> [What you have to do]: Reproduce the listing below line for line with no changes, omitting the pictures.

> [The records]:
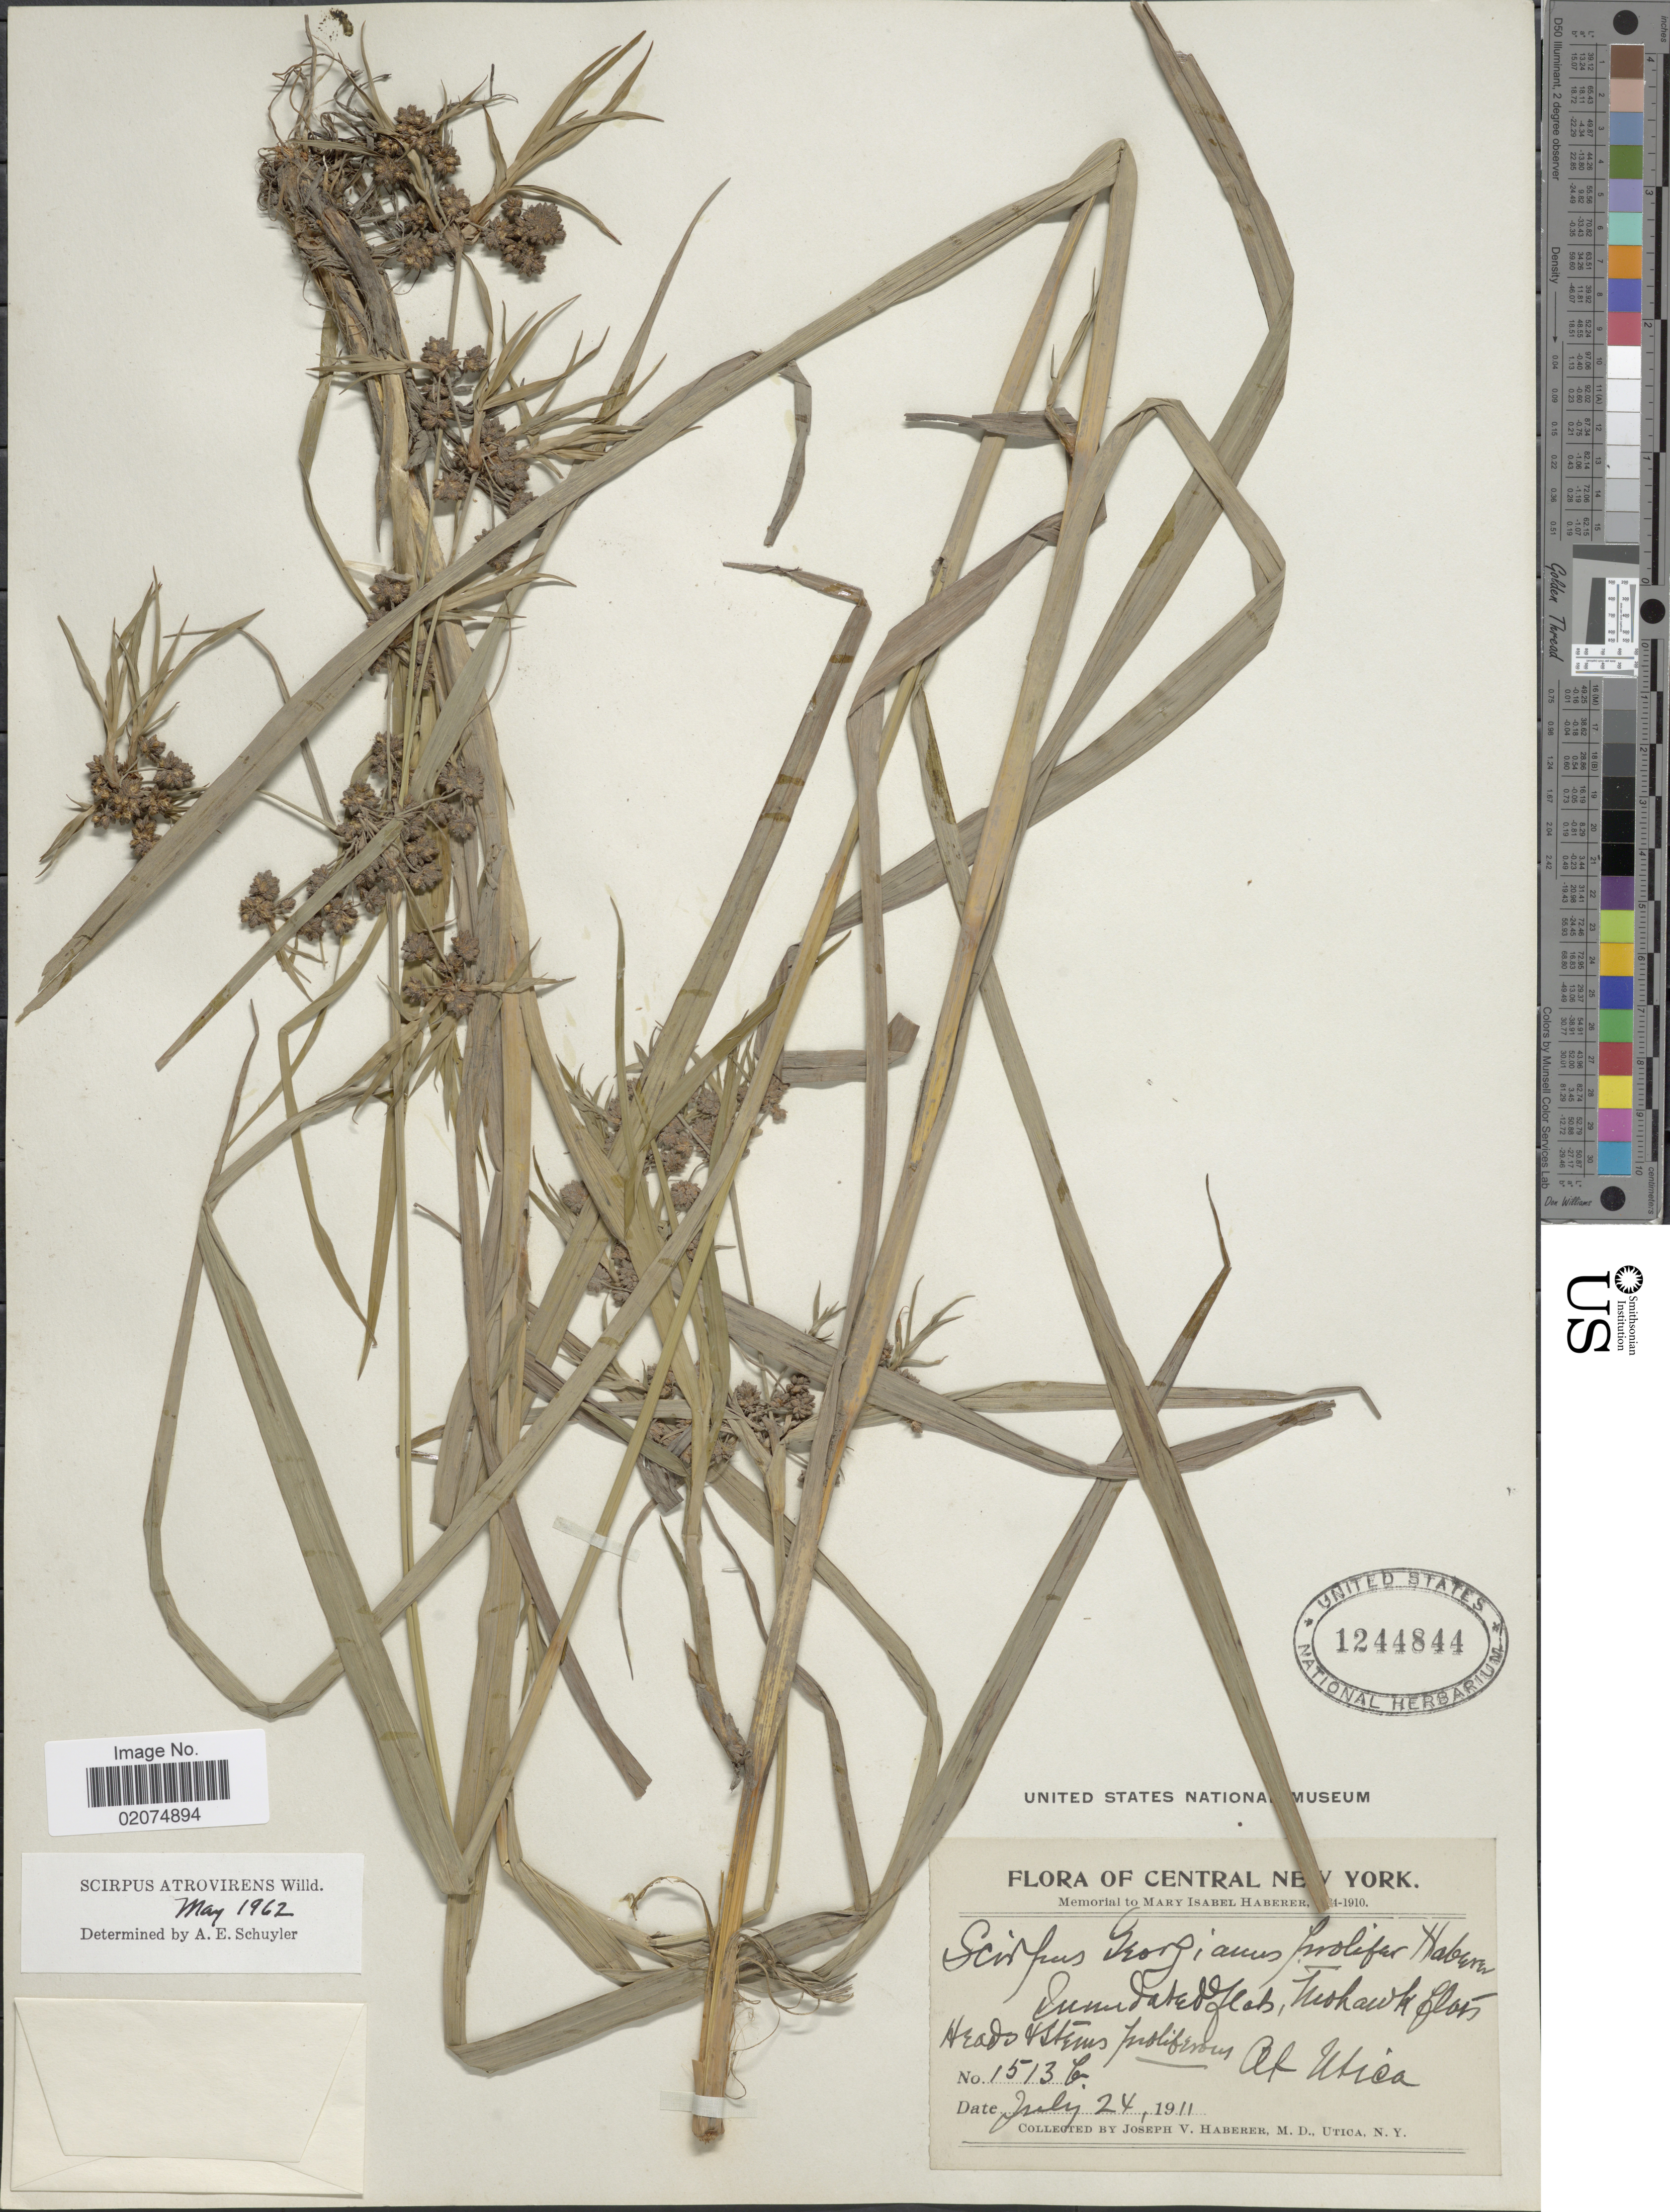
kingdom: Plantae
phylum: Tracheophyta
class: Liliopsida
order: Poales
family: Cyperaceae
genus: Scirpus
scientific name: Scirpus atrovirens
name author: Willd.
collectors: J. V. Haberer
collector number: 1513b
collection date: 1911-07-24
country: United States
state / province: New York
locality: Central New York, Mohawk flats, Utica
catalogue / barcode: US 1244844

> [Response to the task]:
kingdom: Plantae
phylum: Tracheophyta
class: Liliopsida
order: Poales
family: Cyperaceae
genus: Scirpus
scientific name: Scirpus atrovirens
name author: Willd.
collectors: J. V. Haberer
collector number: 1513b
collection date: 1911-07-24
country: United States
state / province: New York
locality: Central New York, Mohawk flats, Utica
catalogue / barcode: US 1244844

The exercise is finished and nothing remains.